===== INFORMATION SHOWN =====
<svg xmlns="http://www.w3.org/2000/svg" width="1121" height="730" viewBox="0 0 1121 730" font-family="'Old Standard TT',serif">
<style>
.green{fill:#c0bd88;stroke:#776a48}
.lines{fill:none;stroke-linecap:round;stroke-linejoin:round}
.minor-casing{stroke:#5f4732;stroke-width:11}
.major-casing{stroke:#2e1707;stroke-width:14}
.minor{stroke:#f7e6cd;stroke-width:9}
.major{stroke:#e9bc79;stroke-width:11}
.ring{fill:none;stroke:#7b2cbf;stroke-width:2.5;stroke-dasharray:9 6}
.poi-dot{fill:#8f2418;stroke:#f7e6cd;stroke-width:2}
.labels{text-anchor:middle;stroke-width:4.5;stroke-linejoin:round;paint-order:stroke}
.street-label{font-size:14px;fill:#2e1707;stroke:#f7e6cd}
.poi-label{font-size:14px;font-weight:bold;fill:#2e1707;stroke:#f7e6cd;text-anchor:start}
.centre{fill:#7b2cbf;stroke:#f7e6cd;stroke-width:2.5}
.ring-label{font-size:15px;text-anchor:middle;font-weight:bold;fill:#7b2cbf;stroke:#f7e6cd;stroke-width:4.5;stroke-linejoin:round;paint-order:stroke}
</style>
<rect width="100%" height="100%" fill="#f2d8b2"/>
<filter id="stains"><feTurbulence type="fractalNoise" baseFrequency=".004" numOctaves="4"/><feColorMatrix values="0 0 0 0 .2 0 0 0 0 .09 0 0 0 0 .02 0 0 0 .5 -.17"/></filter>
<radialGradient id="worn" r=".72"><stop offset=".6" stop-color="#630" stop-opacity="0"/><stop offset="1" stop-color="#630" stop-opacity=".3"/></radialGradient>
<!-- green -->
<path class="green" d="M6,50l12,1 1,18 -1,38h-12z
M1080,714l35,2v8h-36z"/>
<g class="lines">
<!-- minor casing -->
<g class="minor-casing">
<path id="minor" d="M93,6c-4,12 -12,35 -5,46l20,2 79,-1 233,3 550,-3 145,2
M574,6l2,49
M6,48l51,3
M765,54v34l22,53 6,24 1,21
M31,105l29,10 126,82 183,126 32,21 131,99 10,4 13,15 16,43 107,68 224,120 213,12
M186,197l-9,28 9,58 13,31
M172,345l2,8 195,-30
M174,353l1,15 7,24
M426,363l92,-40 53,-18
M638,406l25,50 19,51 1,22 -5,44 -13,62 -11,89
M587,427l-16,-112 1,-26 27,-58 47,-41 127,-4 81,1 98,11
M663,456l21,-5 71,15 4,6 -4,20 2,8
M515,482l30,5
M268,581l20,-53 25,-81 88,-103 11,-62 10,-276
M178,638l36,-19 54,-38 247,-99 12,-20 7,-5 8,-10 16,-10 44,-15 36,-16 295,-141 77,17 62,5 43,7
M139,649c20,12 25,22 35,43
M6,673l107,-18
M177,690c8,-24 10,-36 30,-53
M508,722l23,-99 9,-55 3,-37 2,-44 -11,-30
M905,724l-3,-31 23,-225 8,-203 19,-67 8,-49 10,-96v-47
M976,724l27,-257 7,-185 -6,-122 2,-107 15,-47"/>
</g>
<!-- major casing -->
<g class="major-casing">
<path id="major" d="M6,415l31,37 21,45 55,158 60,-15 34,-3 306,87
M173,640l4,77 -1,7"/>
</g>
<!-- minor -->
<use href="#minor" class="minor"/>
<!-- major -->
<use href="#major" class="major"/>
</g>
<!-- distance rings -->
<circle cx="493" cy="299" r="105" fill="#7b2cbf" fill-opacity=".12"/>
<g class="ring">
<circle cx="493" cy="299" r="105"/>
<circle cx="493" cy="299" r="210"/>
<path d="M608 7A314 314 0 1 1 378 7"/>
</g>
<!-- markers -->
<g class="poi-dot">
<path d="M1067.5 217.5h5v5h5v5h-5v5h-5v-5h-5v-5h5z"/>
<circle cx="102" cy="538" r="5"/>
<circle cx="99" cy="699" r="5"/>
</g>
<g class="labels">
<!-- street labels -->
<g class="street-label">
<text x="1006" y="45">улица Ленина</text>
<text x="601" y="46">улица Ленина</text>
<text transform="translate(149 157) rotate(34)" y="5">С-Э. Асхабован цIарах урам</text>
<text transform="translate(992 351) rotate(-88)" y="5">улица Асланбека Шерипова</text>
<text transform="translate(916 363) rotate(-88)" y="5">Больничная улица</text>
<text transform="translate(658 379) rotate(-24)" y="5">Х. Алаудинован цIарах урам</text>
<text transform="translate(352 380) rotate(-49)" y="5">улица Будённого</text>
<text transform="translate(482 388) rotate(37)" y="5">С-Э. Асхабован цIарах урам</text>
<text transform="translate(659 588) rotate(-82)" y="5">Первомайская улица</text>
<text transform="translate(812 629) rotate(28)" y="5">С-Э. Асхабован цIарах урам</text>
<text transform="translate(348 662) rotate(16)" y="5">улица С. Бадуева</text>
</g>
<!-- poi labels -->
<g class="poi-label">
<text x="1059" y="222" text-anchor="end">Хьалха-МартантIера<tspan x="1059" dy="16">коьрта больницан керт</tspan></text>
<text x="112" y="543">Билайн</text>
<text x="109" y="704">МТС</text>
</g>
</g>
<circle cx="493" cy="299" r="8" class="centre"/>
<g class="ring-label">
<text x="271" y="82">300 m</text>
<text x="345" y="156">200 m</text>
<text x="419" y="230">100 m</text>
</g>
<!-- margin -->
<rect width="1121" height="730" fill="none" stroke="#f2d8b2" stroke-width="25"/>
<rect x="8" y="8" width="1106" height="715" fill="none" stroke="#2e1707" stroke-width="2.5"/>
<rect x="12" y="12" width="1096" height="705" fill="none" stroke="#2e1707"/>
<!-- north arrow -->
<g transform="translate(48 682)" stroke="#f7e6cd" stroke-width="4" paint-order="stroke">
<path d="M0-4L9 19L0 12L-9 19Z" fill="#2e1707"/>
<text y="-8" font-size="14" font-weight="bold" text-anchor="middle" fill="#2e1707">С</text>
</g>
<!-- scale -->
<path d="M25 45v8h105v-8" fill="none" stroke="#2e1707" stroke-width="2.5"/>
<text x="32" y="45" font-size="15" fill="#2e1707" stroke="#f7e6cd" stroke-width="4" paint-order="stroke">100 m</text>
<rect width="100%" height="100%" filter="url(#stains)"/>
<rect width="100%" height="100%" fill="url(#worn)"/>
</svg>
=====
▶ _WHAT YOU ARE ASKED TO DO_:
The answer must be all of the entries, restated exactly.

▶ _ANSWER TO THIS EXERCISE_:
<svg xmlns="http://www.w3.org/2000/svg" width="1121" height="730" viewBox="0 0 1121 730" font-family="'Old Standard TT',serif">
<style>
.green{fill:#c0bd88;stroke:#776a48}
.lines{fill:none;stroke-linecap:round;stroke-linejoin:round}
.minor-casing{stroke:#5f4732;stroke-width:11}
.major-casing{stroke:#2e1707;stroke-width:14}
.minor{stroke:#f7e6cd;stroke-width:9}
.major{stroke:#e9bc79;stroke-width:11}
.ring{fill:none;stroke:#7b2cbf;stroke-width:2.5;stroke-dasharray:9 6}
.poi-dot{fill:#8f2418;stroke:#f7e6cd;stroke-width:2}
.labels{text-anchor:middle;stroke-width:4.5;stroke-linejoin:round;paint-order:stroke}
.street-label{font-size:14px;fill:#2e1707;stroke:#f7e6cd}
.poi-label{font-size:14px;font-weight:bold;fill:#2e1707;stroke:#f7e6cd;text-anchor:start}
.centre{fill:#7b2cbf;stroke:#f7e6cd;stroke-width:2.5}
.ring-label{font-size:15px;text-anchor:middle;font-weight:bold;fill:#7b2cbf;stroke:#f7e6cd;stroke-width:4.5;stroke-linejoin:round;paint-order:stroke}
</style>
<rect width="100%" height="100%" fill="#f2d8b2"/>
<filter id="stains"><feTurbulence type="fractalNoise" baseFrequency=".004" numOctaves="4"/><feColorMatrix values="0 0 0 0 .2 0 0 0 0 .09 0 0 0 0 .02 0 0 0 .5 -.17"/></filter>
<radialGradient id="worn" r=".72"><stop offset=".6" stop-color="#630" stop-opacity="0"/><stop offset="1" stop-color="#630" stop-opacity=".3"/></radialGradient>
<!-- green -->
<path class="green" d="M6,50l12,1 1,18 -1,38h-12z
M1080,714l35,2v8h-36z"/>
<g class="lines">
<!-- minor casing -->
<g class="minor-casing">
<path id="minor" d="M93,6c-4,12 -12,35 -5,46l20,2 79,-1 233,3 550,-3 145,2
M574,6l2,49
M6,48l51,3
M765,54v34l22,53 6,24 1,21
M31,105l29,10 126,82 183,126 32,21 131,99 10,4 13,15 16,43 107,68 224,120 213,12
M186,197l-9,28 9,58 13,31
M172,345l2,8 195,-30
M174,353l1,15 7,24
M426,363l92,-40 53,-18
M638,406l25,50 19,51 1,22 -5,44 -13,62 -11,89
M587,427l-16,-112 1,-26 27,-58 47,-41 127,-4 81,1 98,11
M663,456l21,-5 71,15 4,6 -4,20 2,8
M515,482l30,5
M268,581l20,-53 25,-81 88,-103 11,-62 10,-276
M178,638l36,-19 54,-38 247,-99 12,-20 7,-5 8,-10 16,-10 44,-15 36,-16 295,-141 77,17 62,5 43,7
M139,649c20,12 25,22 35,43
M6,673l107,-18
M177,690c8,-24 10,-36 30,-53
M508,722l23,-99 9,-55 3,-37 2,-44 -11,-30
M905,724l-3,-31 23,-225 8,-203 19,-67 8,-49 10,-96v-47
M976,724l27,-257 7,-185 -6,-122 2,-107 15,-47"/>
</g>
<!-- major casing -->
<g class="major-casing">
<path id="major" d="M6,415l31,37 21,45 55,158 60,-15 34,-3 306,87
M173,640l4,77 -1,7"/>
</g>
<!-- minor -->
<use href="#minor" class="minor"/>
<!-- major -->
<use href="#major" class="major"/>
</g>
<!-- distance rings -->
<circle cx="493" cy="299" r="105" fill="#7b2cbf" fill-opacity=".12"/>
<g class="ring">
<circle cx="493" cy="299" r="105"/>
<circle cx="493" cy="299" r="210"/>
<path d="M608 7A314 314 0 1 1 378 7"/>
</g>
<!-- markers -->
<g class="poi-dot">
<path d="M1067.5 217.5h5v5h5v5h-5v5h-5v-5h-5v-5h5z"/>
<circle cx="102" cy="538" r="5"/>
<circle cx="99" cy="699" r="5"/>
</g>
<g class="labels">
<!-- street labels -->
<g class="street-label">
<text x="1006" y="45">улица Ленина</text>
<text x="601" y="46">улица Ленина</text>
<text transform="translate(149 157) rotate(34)" y="5">С-Э. Асхабован цIарах урам</text>
<text transform="translate(992 351) rotate(-88)" y="5">улица Асланбека Шерипова</text>
<text transform="translate(916 363) rotate(-88)" y="5">Больничная улица</text>
<text transform="translate(658 379) rotate(-24)" y="5">Х. Алаудинован цIарах урам</text>
<text transform="translate(352 380) rotate(-49)" y="5">улица Будённого</text>
<text transform="translate(482 388) rotate(37)" y="5">С-Э. Асхабован цIарах урам</text>
<text transform="translate(659 588) rotate(-82)" y="5">Первомайская улица</text>
<text transform="translate(812 629) rotate(28)" y="5">С-Э. Асхабован цIарах урам</text>
<text transform="translate(348 662) rotate(16)" y="5">улица С. Бадуева</text>
</g>
<!-- poi labels -->
<g class="poi-label">
<text x="1059" y="222" text-anchor="end">Хьалха-МартантIера<tspan x="1059" dy="16">коьрта больницан керт</tspan></text>
<text x="112" y="543">Билайн</text>
<text x="109" y="704">МТС</text>
</g>
</g>
<circle cx="493" cy="299" r="8" class="centre"/>
<g class="ring-label">
<text x="271" y="82">300 m</text>
<text x="345" y="156">200 m</text>
<text x="419" y="230">100 m</text>
</g>
<!-- margin -->
<rect width="1121" height="730" fill="none" stroke="#f2d8b2" stroke-width="25"/>
<rect x="8" y="8" width="1106" height="715" fill="none" stroke="#2e1707" stroke-width="2.5"/>
<rect x="12" y="12" width="1096" height="705" fill="none" stroke="#2e1707"/>
<!-- north arrow -->
<g transform="translate(48 682)" stroke="#f7e6cd" stroke-width="4" paint-order="stroke">
<path d="M0-4L9 19L0 12L-9 19Z" fill="#2e1707"/>
<text y="-8" font-size="14" font-weight="bold" text-anchor="middle" fill="#2e1707">С</text>
</g>
<!-- scale -->
<path d="M25 45v8h105v-8" fill="none" stroke="#2e1707" stroke-width="2.5"/>
<text x="32" y="45" font-size="15" fill="#2e1707" stroke="#f7e6cd" stroke-width="4" paint-order="stroke">100 m</text>
<rect width="100%" height="100%" filter="url(#stains)"/>
<rect width="100%" height="100%" fill="url(#worn)"/>
</svg>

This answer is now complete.